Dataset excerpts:

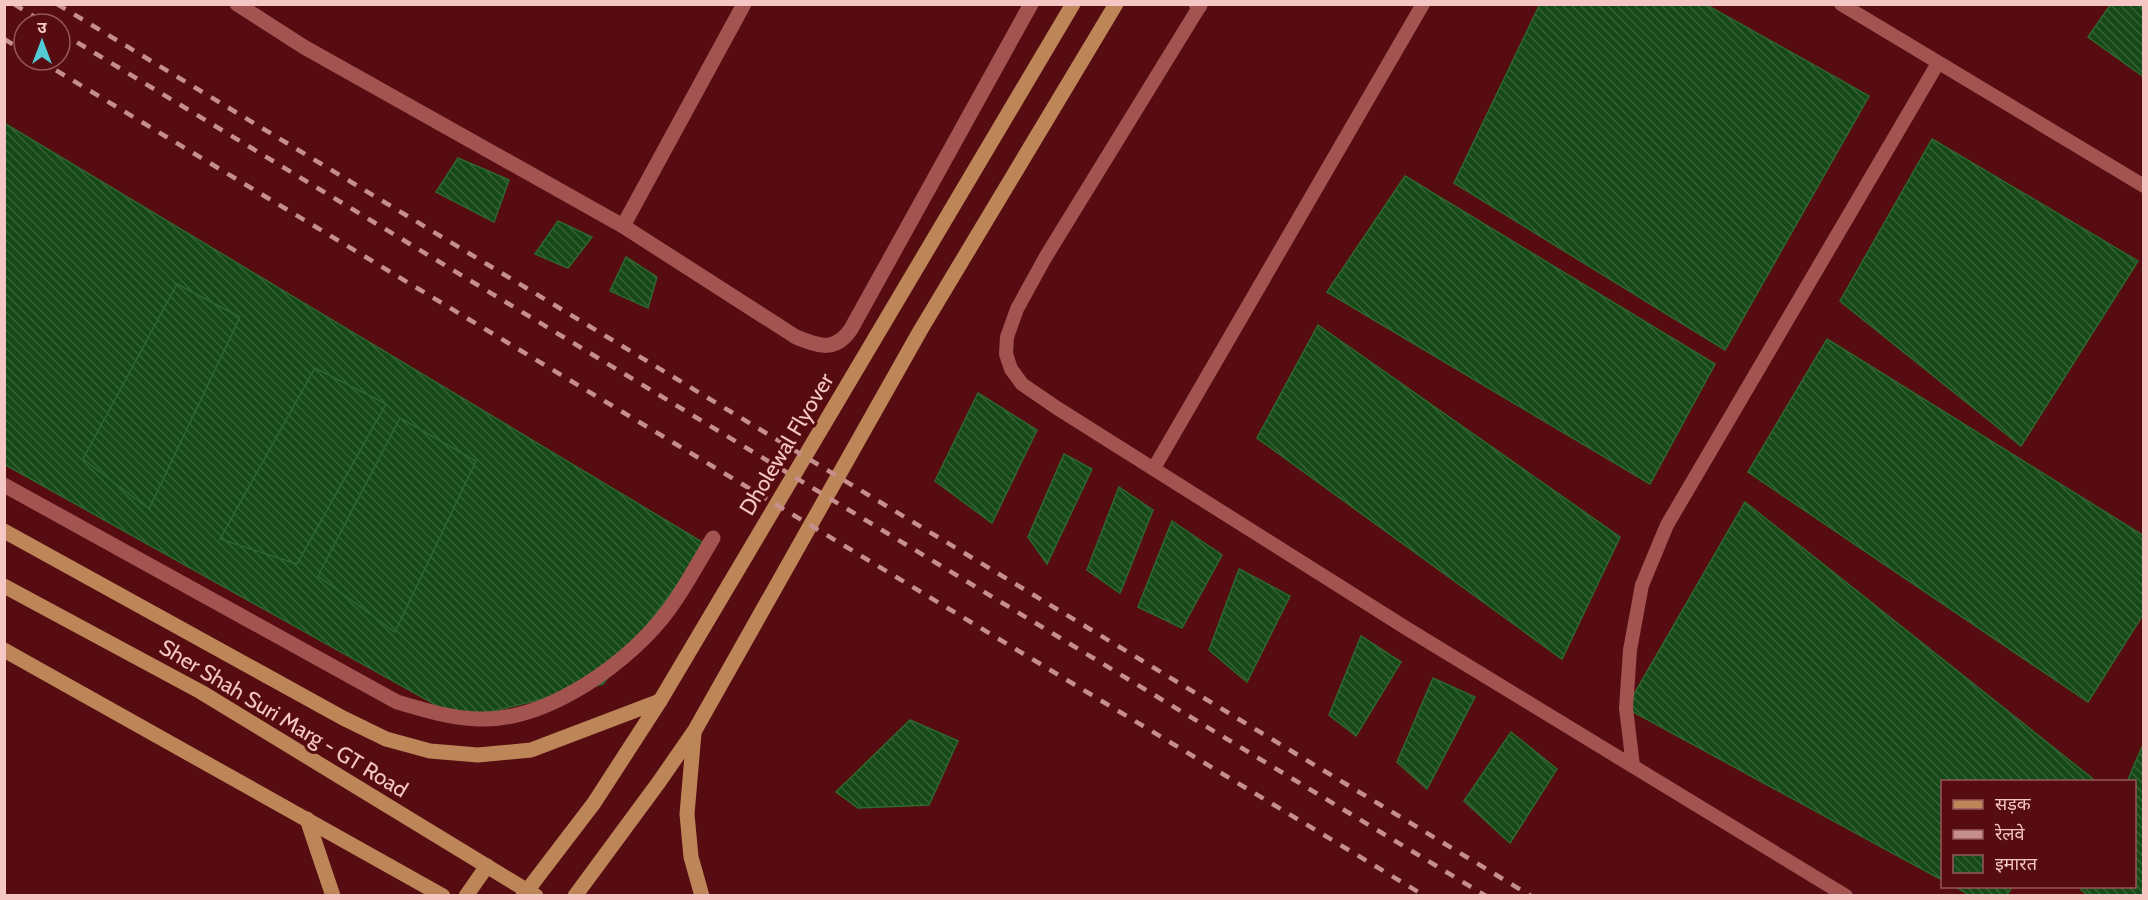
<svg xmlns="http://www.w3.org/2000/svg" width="2148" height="900" font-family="Cabin,'Noto Sans Devanagari',sans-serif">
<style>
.building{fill:url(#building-back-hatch);stroke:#2e672f;stroke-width:1.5}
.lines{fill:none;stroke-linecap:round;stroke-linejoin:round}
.service{stroke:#a35450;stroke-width:14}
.minor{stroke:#a35450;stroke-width:15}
.primary{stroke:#bc8659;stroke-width:15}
.rail{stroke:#c68f8e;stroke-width:4.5;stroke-dasharray:10 10;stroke-linecap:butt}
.labels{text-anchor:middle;stroke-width:6;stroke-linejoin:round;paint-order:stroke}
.street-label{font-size:22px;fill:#f5c7c4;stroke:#560c10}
</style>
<defs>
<pattern id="building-back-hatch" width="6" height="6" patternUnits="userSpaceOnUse" patternTransform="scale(1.5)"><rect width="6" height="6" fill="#154917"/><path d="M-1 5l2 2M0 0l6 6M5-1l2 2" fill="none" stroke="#386237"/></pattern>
</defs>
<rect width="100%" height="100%" fill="#560c10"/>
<g class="building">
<path d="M1540 4H1705L1869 96 1725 350 1454 183Z"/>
<path d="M2111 4H2144V77L2088 37Z"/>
<path d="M4 123 707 545 603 684 461 719 4 464Z"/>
<path d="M1932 139 2138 261 2021 446 1840 301Z"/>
<path d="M458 158 509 180 494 222 436 192Z"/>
<path d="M1405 176 1715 364 1650 484 1327 292Z"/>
<path d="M558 221 592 237 568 268 535 254Z"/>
<path d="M626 257 657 277 648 308 610 291Z"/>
<path d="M177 284 240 317 149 509 83 459Z"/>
<path d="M1318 325 1620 537 1562 659 1257 438Z"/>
<path d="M1827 339 2144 536V613L2088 702 1748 472Z"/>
<path d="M315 368 386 404 297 564 220 539Z"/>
<path d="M978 393 1037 430 992 523 935 481Z"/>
<path d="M400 418 476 461 395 632 318 576Z"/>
<path d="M1064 454 1092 469 1047 564 1028 537Z"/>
<path d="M1119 487 1153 510 1120 593 1087 570Z"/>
<path d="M1745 502 2093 779 2091 782H1942V880L1626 708Z"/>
<path d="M1172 521 1222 555 1182 628 1138 607Z"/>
<path d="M1239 569 1290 596 1247 682 1209 650Z"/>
<path d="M1361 636 1401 662 1356 736 1329 715Z"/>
<path d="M1433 678 1475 697 1427 789 1397 762Z"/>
<path d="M910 720 958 741 929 805 858 808 836 792Z"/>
<path d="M1511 732 1557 769 1510 843 1464 801Z"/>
<path d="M2144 742V896H2089L2081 890 2083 886H2134V782H2127Z"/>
<path d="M1954 886H2013L2006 896H1971Z"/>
</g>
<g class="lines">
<g class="service">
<path d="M1201 4 1045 258 1017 309 1007 337 1006 354 1011 369 1022 384 1057 408 1406 628 1846 896"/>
<path d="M1841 4 2144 186"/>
<path d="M1154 468 1423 4"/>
<path d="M1633 766 1626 708 1630 650 1642 585 1667 525 1938 63"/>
</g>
<g class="minor">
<path d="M237 4 304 47 623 226"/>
<path d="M744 4 623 226 796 337C818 346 835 353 851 329L1031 4"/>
<path d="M1196 4 1199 7"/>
<path d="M4 485 397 702C424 710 450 718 478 719 547 722 631 662 670 608 686 586 699 561 713 538"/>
</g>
<g class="primary">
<path d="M4 531 343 718 386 739 430 751 478 755 531 750 660 701"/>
<path d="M4 586 201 692 536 896"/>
<path d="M4 650 443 896"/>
<path d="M694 733 687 814 691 857 702 896"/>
<path d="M307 819 333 896"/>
<path d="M466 896 487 866"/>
<path d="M523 896 594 803 660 701 1073 4"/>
<path d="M575 896 659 782 695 730 920 331 1116 4"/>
</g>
<g class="rail">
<path d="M14 4 46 24"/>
<path d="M57 4 1531 896"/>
<path d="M60 32 1486 896"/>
<path d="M4 39 24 51"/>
<path d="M39 60 1425 896"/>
</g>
</g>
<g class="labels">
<g class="street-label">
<text transform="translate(786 444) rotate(-59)" y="8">Dholewal Flyover</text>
<text transform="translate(284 718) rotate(31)" y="8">Sher Shah Suri Marg - GT Road</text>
</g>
</g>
<rect width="2148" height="900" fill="none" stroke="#f5c7c4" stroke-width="12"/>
<rect x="1941" y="780" width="195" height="108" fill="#560c10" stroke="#965758" stroke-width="1.5"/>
<rect x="1953" y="800" width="30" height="9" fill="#bc8659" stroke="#965758" stroke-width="1.5"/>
<text x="1995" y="810" font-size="18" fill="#f5c7c4">सड़क</text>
<rect x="1953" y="830" width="30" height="9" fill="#c68f8e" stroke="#965758" stroke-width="1.5"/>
<text x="1995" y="840" font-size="18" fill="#f5c7c4">रेलवे</text>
<rect x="1953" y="855" width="30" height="18" fill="url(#building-back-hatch)" stroke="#965758" stroke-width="1.5"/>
<text x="1995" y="870" font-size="18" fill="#f5c7c4">इमारत</text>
<g transform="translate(42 42)"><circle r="28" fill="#560c10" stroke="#965758" stroke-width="1.5"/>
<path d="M0-4.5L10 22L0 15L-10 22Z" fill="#52cbd7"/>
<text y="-9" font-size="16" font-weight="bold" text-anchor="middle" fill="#f5c7c4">उ</text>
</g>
</svg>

» **Assignment**: Each line above with the string "lines" should be reported in full.

» **Task solution**:
.lines{fill:none;stroke-linecap:round;stroke-linejoin:round}
<g class="lines">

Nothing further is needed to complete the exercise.